June 2011


Tonight I am hosting the weekly #RPGchat on Twitter. Our usual hostess – @d20Blonde is away visiting family so I volunteered my services for the chat lead.  The topic is chosen and reminders have been tweeted, stop in if you can ..

The other project I have gotten into via Kickstarter is d20 Morningstar. This is a RPG using smartphones and GPS to play out a fantasy RPG. From the d20 Morningstar website:

d20 Morningstar is a mobile role playing game that mashes geo-location with d20 game mechanics. Players search their world for monsters, traps and other player characters; and then interact with those encounters to earn experience and loot.

This sound intriguing especially from the standpoint of being a Dungeon Master and setting up quests for other players. Think of setting up a quest in a park where the players smartphones/GPS are leading them through to the goal and fighting the monsters along the way, intriguing blend of reality and fantasy…

 

I was turned on to Jeremy Keller’s role playing project on Kickstarter called Technoir by one of our Twitter chats. Technoir is a hardboiled cyberpunk role-playing game set in a bleak and desperate future. I am certainly a sucker for Cyberpunk games and settings, I love that blend of tech with the bleak despair of a cyberpunk near future …

Technoir is a roleplaying game. You play protagonists like cyber-tweaked couriers, hard-nosed investigators, and drugged-out hackers making opportunities for themselves in a despairing world. Using a rules-light system with enough intricacies to spark new fires of hardboiled crime novels and cyberpunk science fiction, Technoir lets you coax, hack, fight, prowl, and shoot your way through a dark future. It features Transmissions—city guides brimming with plot nodes to inspire your high-tech adventures—that the GM uses to create tangled and compelling plot webs that expand and evolve as the players’ characters engage it.

This game funded at way over the goal and looks very interesting .

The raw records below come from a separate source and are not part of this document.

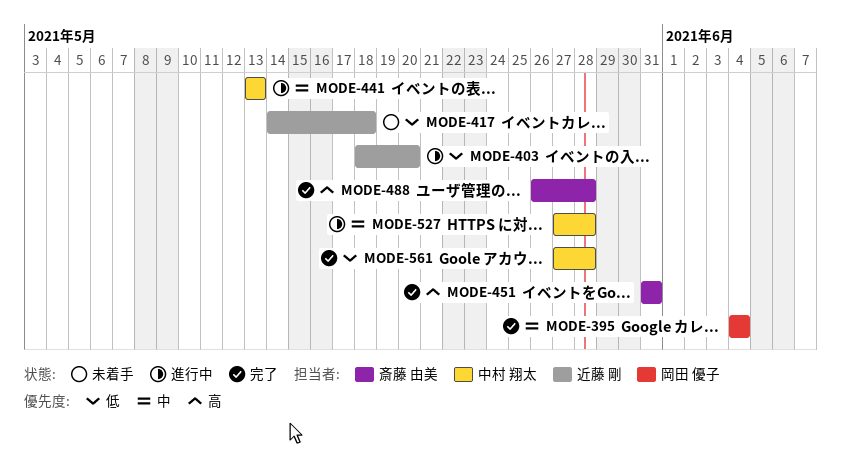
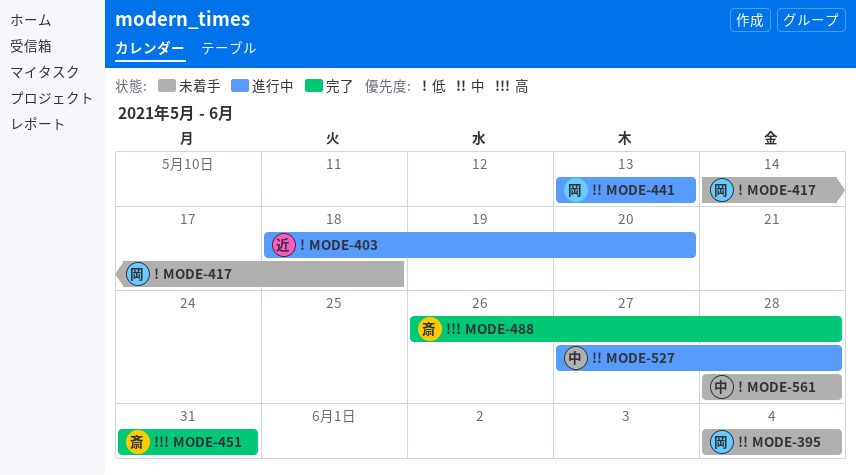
MODE-395, status: 完了 -> 未着手
MODE-417, owner: 近藤 剛 -> 岡田 優子
MODE-441, owner: 中村 翔太 -> 岡田 優子
MODE-561, status: 完了 -> 未着手
MODE-561, start: May 27 -> May 28

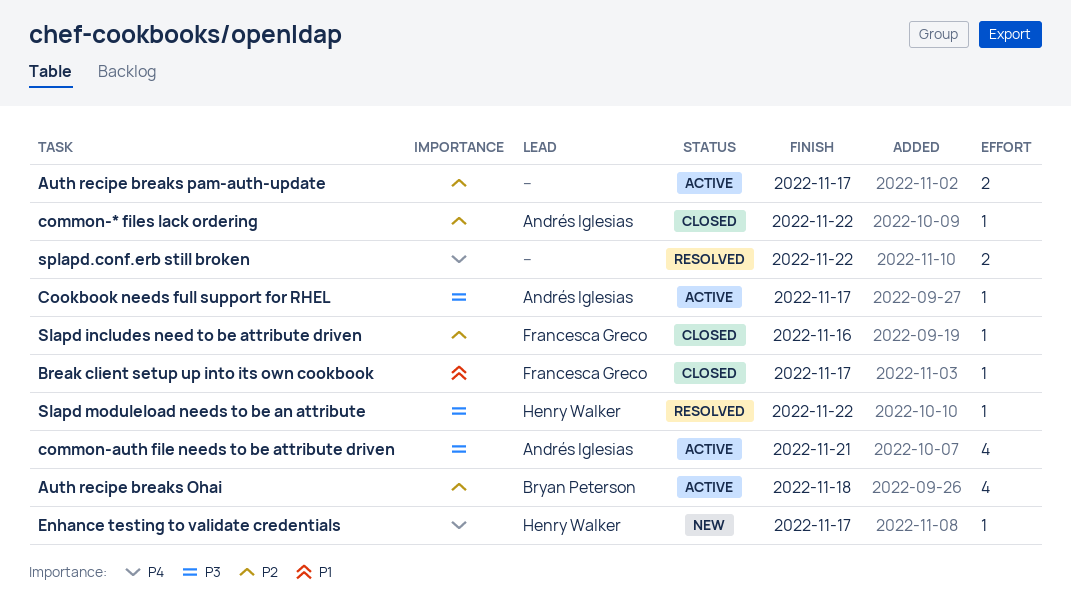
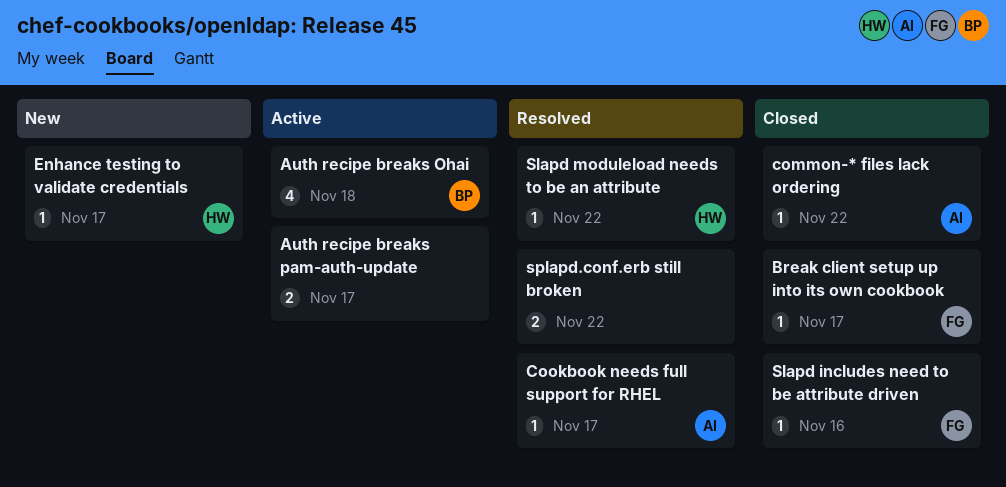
common-auth file needs to be attribute driven: present -> none
Cookbook needs full support for RHEL, status: Active -> Resolved

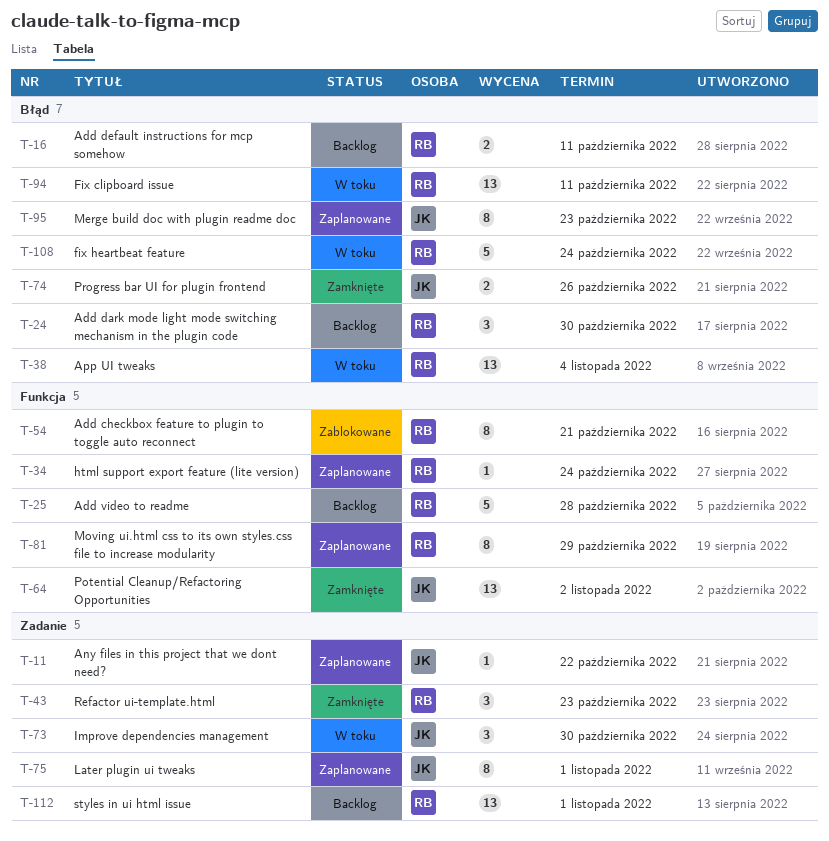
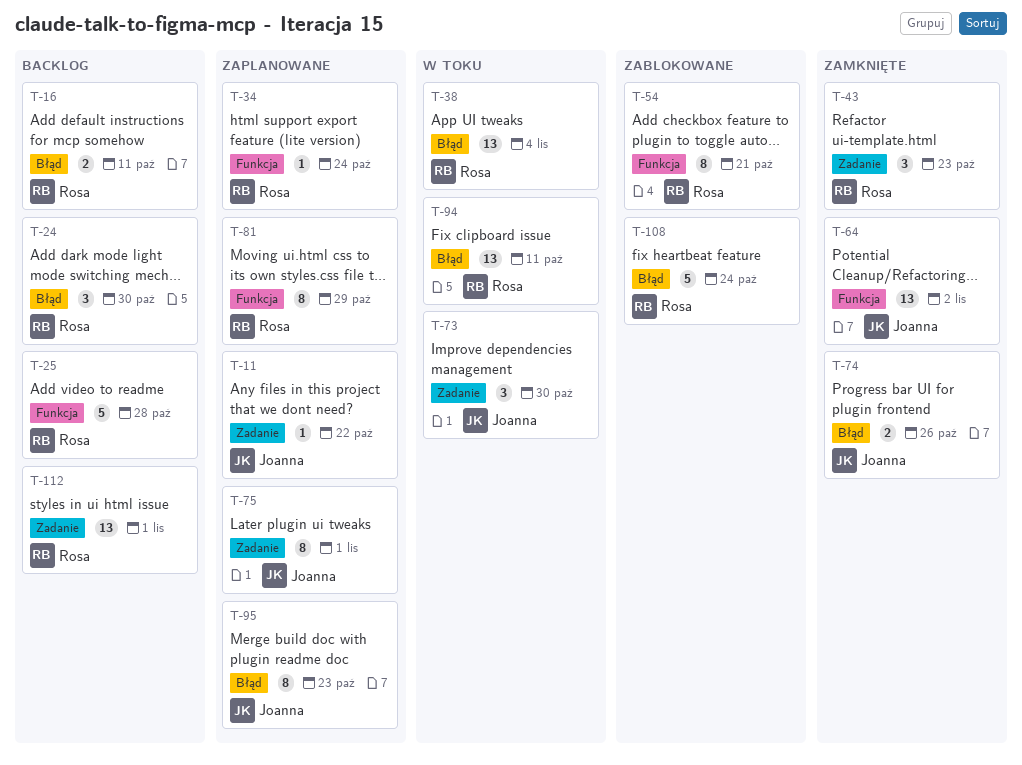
T-108, status: W toku -> Zablokowane

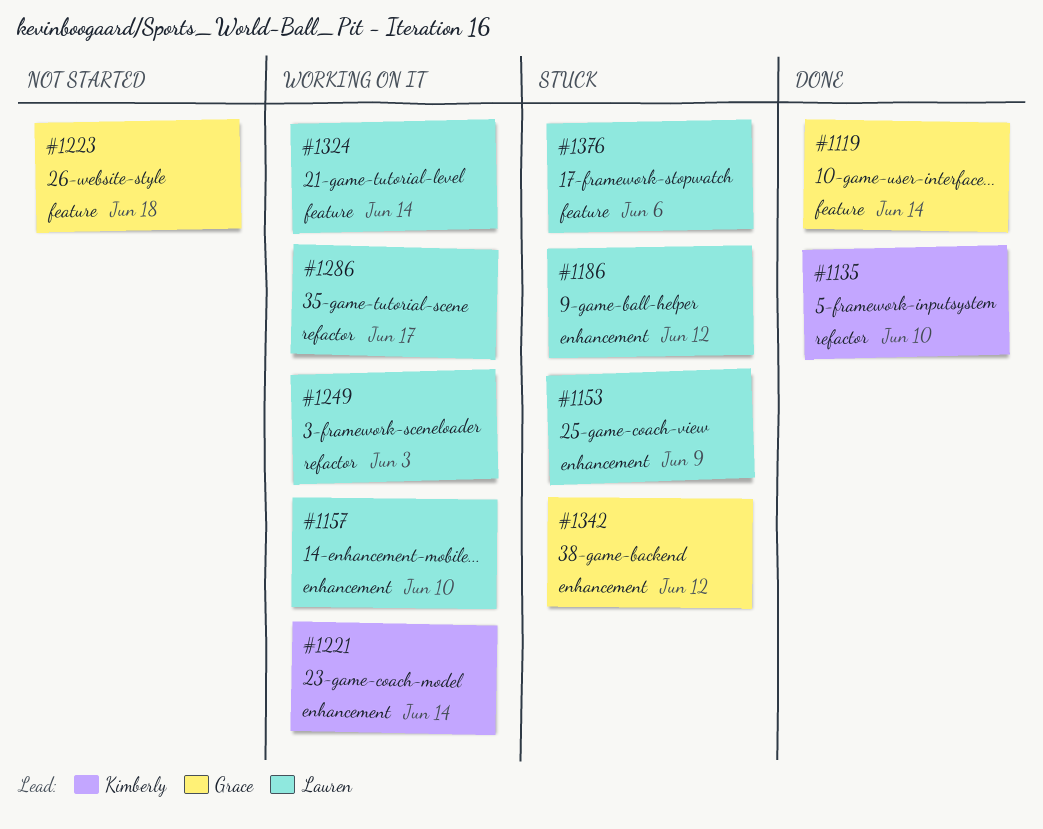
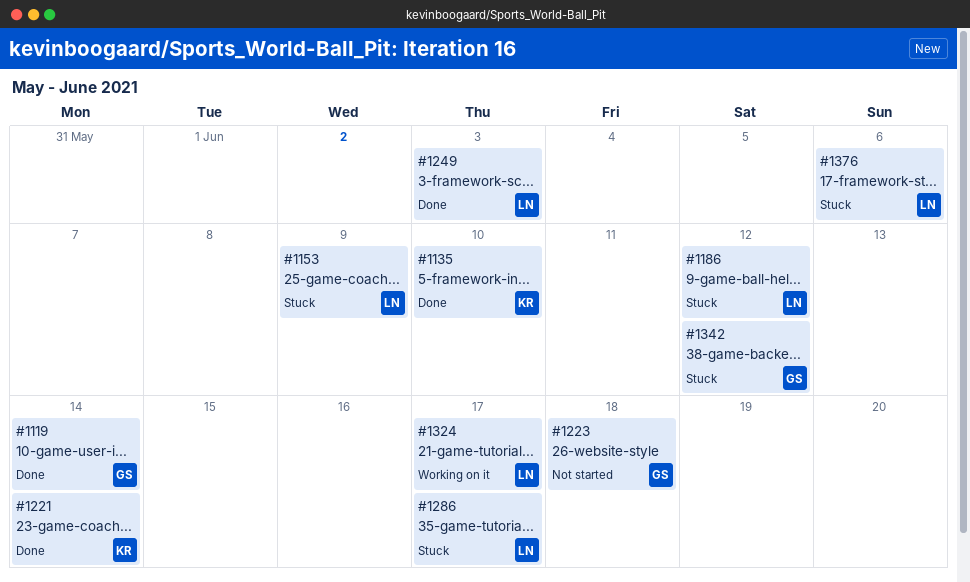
#1157: present -> none
#1221, status: Working on it -> Done
#1249, status: Working on it -> Done
#1286, status: Working on it -> Stuck
#1324, due: Jun 14 -> Jun 17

I sat in on a session of  Technoir in order to get a feel for the resolution and mechanics, I liked what I saw of this. The system is built for a narrative style of gameplay the RPGs have trended to lately. I like the simple dice pool mechanic the game uses for action resolution. It seems to be one of those systems which is complex at first but then rolls very quickly once you get the hang of it. In the below video Jeremy explains the basics or action resolution.

I really want to see more games going to the narrative style where the dice roll resolves the action, but the player comes up with the explanation of what actually happened. This makes the GM’s role that of filling in the blanks and moves the gaming experience much closer to the collaborative storytelling that tabletop RPGs have as their potential.

I picked up a copy of Matt Alt’s Yokai Attack! book recently, Folklore in general always interests me and since I picked up a copy of Reality Blur’s Iron Dynasty campaign setting to use for fantasy games set in old Japan with dark magic. Yokai Attack is an encyclopedia of monsters from Japanese superstition and tradition.

My favorite so far would be the neko-mata which are cats grown very old and which have gained paranormal powers. After a cat grows to a certain age its tail is said to split into two and the powers manifest. It is easy to imagine an random encounter for a group of adventurer’s in Iron Dynasty as meeting with a ferocious twin tailed cat who has the ability to raise and control the dead and has a taste for human flesh.

from the Wiki entry for bakeneko:

bakeneko (化け猫?, “monstercat“) is, in Japanese folklore, a cat with supernatural abilities akin to those of the fox or raccoon dog. A cat may become a bakeneko in a number of ways: it may reach a certain age, be kept for a certain number of years, grow to a certain size, or be allowed to keep a long tail. In the last case, the tail forks in two and the bakeneko is then called a nekomata (猫又?, or 猫股 “forked-cat”). This superstition may have some connection to the breeding of the Japanese Bobtail.

The connection between the folklore of the twin tailed monster cat and the Japanese bobtailed cats is one of those interesting crosses of superstition and reality.